** Opening Source information block **
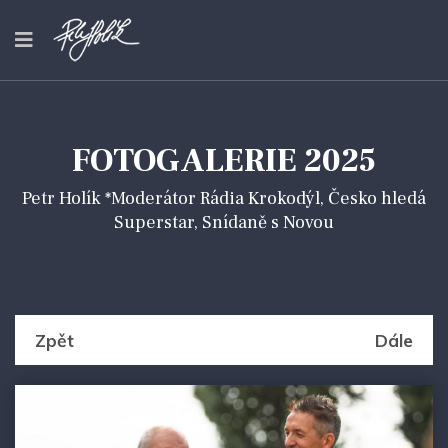
FOTOGALERIE 2025
Petr Holík *Moderátor Rádia Krokodýl, Česko hledá
Superstar, Snídaně s Novou
Zpět
Dále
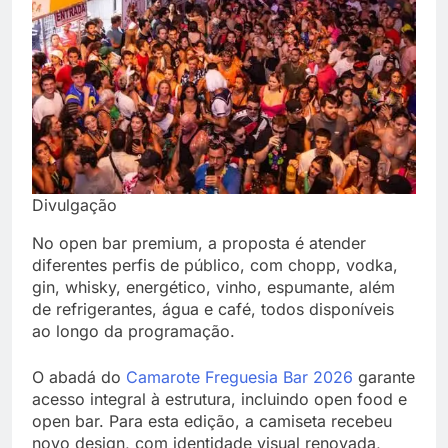
Divulgação
No open bar premium, a proposta é atender
diferentes perfis de público, com chopp, vodka,
gin, whisky, energético, vinho, espumante, além
de refrigerantes, água e café, todos disponíveis
ao longo da programação.
O abadá do
Camarote Freguesia Bar 2026
garante
acesso integral à estrutura, incluindo open food e
open bar. Para esta edição, a camiseta recebeu
novo design, com identidade visual renovada,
** Closing Source information block **
Output only the lines from the one containing "No open bar premium, a proposta é atender" through the end of the material, please, exactly as they appear.

No open bar premium, a proposta é atender
diferentes perfis de público, com chopp, vodka,
gin, whisky, energético, vinho, espumante, além
de refrigerantes, água e café, todos disponíveis
ao longo da programação.
O abadá do
Camarote Freguesia Bar 2026
garante
acesso integral à estrutura, incluindo open food e
open bar. Para esta edição, a camiseta recebeu
novo design, com identidade visual renovada,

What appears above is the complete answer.